═══ Dataset content ═══

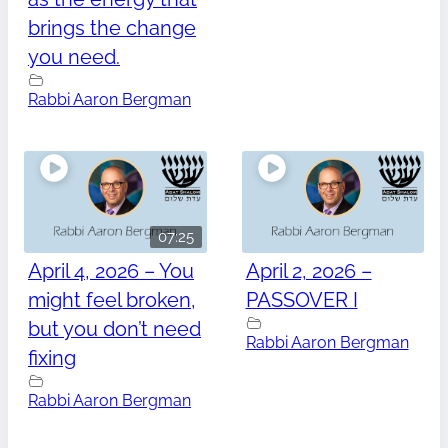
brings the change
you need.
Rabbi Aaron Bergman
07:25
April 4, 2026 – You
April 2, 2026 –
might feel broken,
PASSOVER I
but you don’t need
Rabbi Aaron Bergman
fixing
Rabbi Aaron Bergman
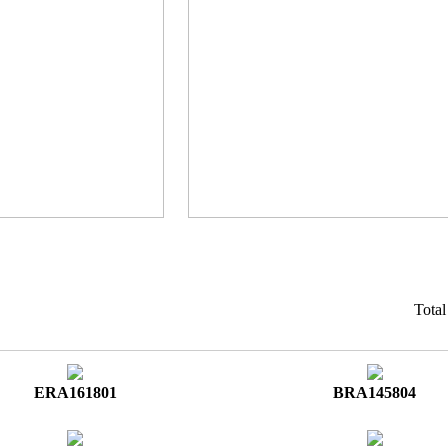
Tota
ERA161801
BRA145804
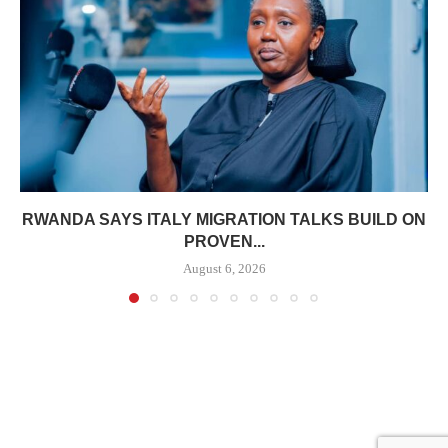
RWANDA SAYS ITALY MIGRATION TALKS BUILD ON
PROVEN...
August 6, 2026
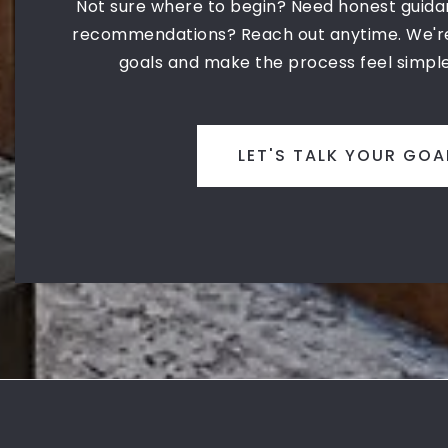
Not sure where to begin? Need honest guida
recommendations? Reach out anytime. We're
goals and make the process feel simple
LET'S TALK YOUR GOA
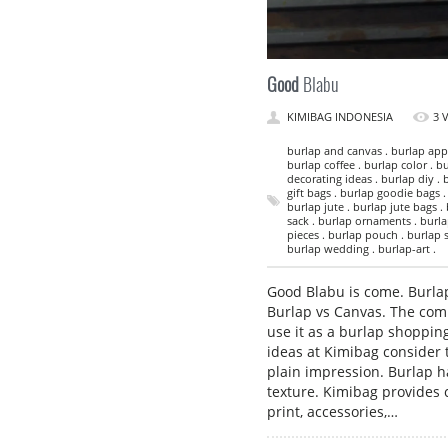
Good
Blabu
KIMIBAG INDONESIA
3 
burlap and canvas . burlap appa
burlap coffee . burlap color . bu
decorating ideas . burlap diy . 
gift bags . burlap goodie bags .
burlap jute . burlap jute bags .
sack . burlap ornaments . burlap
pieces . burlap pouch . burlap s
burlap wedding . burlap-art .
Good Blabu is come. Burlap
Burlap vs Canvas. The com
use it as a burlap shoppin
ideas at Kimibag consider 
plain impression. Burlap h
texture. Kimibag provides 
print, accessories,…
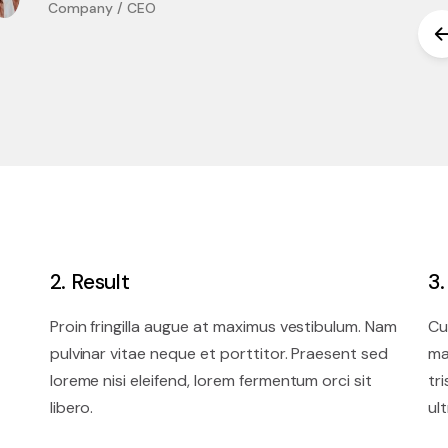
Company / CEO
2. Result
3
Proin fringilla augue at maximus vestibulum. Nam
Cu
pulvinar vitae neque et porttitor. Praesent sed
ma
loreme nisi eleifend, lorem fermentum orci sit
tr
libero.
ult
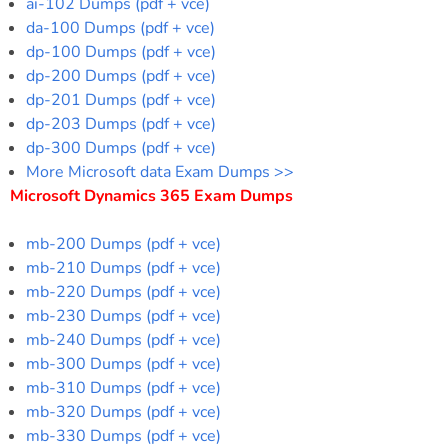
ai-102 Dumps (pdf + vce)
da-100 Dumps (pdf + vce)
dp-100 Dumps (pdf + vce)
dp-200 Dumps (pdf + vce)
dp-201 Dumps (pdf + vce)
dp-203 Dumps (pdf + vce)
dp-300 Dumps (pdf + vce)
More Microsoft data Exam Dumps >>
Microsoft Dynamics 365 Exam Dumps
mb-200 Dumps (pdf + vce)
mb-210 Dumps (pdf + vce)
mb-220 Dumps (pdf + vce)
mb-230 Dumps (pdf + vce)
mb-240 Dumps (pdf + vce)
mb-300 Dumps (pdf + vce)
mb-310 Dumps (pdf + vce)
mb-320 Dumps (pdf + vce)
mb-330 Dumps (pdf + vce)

═══
═══ Dataset content ═══

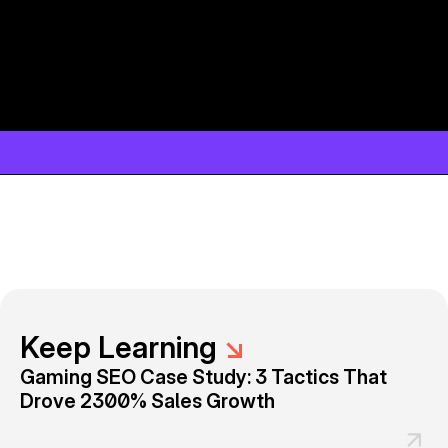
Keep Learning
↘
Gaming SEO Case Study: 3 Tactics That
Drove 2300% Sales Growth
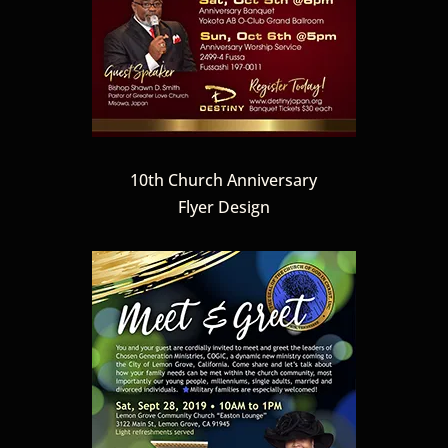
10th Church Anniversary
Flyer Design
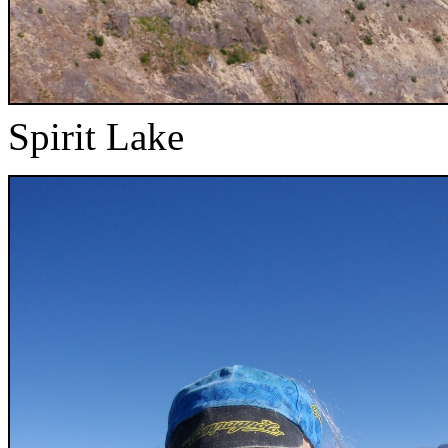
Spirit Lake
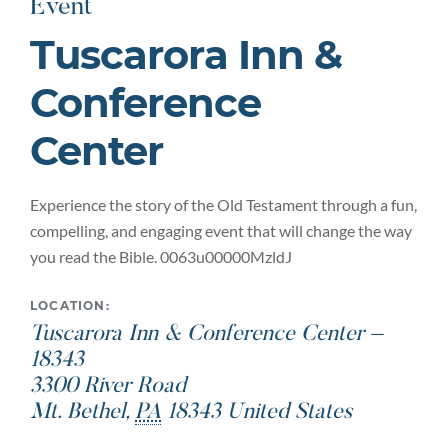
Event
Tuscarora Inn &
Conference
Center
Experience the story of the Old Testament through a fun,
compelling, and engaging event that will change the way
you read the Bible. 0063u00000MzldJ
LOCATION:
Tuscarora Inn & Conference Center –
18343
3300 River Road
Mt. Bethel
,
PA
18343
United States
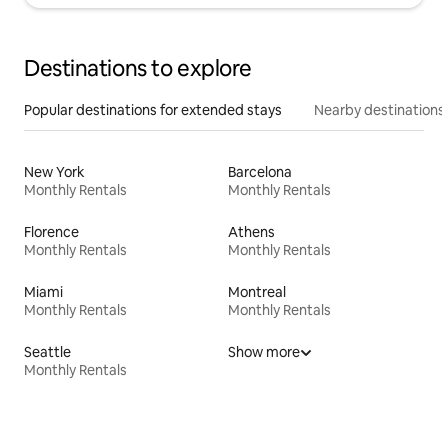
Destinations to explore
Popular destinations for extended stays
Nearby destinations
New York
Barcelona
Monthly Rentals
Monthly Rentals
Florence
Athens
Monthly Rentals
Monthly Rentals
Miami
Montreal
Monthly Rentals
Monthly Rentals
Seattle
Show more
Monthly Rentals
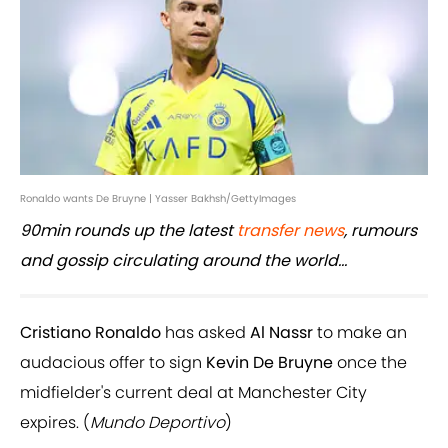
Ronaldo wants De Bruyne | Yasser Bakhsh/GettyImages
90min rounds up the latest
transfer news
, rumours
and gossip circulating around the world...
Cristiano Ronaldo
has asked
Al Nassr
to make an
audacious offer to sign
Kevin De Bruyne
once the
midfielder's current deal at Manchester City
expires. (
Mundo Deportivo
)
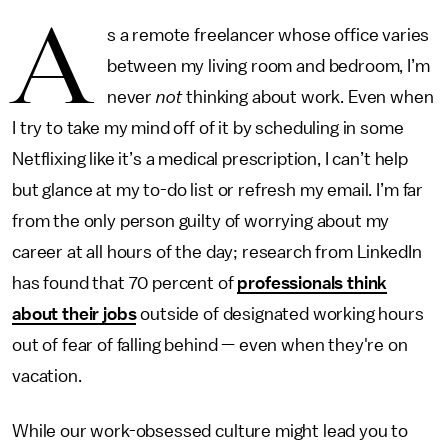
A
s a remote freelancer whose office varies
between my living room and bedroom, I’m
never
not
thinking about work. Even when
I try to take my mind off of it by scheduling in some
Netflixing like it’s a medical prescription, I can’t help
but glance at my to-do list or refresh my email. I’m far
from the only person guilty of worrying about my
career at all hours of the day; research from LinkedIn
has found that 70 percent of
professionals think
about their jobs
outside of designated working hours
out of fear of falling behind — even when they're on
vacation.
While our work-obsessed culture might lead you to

═══

[Task description]: Show each line of the data above that contains the string "Ronaldo". Case counts when matching.

[Written answer]:
Ronaldo wants De Bruyne | Yasser Bakhsh/GettyImages
Cristiano Ronaldo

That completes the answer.